__DIRECTIVE 1__
Please read the letter about the Jones Library proposal and name the other capital projects it lists.

---- EXCERPT

As you approach the imposed decision point for committing the Town to the Jones Library demolition/expansion proposal — both financially and conceptually — I want to propose a series of questions I hope you will ask about the proposal. You have been grappling with this for a long time and there has been much public comment. Like other writers, I oppose the Library Trustees’ proposal for a significantly larger building on the current Amity Street site. But I do not oppose expansion on principle; and I have proposed a possible solution to this which I sketch out at the end of this letter. Whether or not you find my proposal attractive, it does suggest several questions that the Town Council, as the only body charged with looking at the Town as a whole, should ask prior to your vote.
- Is it wise to make a decision about the Jones proposal prior to your decisions about the other capital projects —the elementary school, public works depot, and fire station? I say “No.” While the capital projects appear as separate, they are synergistically connected by the land and buildings they might occupy and those they might vacate. There is an order to your consideration of them that allows you to take advantage of this synergy for the financial, cultural and physical benefit of the Town. The time to consider the Jones proposal is after you have made your decisions about the other capital projects and have a clearer picture of what town properties, if any, are available to participate in library expansion.

--------

__DIRECTIVE 2__
How many lines in the entries contain the string "scientific"? Reply with the number alone.

---- TASK MATERIAL

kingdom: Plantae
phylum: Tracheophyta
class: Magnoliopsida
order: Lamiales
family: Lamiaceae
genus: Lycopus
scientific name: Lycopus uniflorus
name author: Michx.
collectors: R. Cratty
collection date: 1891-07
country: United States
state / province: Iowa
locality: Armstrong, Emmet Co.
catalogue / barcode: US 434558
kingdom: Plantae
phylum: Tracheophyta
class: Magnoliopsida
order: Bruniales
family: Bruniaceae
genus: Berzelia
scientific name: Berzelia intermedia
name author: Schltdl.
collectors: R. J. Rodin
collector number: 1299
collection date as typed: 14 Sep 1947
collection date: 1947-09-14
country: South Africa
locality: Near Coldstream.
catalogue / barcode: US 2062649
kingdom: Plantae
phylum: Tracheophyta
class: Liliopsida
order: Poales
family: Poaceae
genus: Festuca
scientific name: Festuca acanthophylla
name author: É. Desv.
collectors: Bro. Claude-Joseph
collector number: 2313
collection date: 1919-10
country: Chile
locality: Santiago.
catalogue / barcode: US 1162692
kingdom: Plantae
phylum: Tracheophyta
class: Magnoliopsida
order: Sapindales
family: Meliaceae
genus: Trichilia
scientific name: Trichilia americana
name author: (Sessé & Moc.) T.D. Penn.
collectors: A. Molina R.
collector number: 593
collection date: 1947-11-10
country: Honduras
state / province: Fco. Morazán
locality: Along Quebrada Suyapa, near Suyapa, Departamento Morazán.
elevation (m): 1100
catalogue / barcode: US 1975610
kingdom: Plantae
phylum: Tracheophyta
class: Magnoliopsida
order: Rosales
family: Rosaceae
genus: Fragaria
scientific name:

--------

__COMPLETE ANSWER 1__
The elementary school, public works depot, and fire station.

__COMPLETE ANSWER 2__
5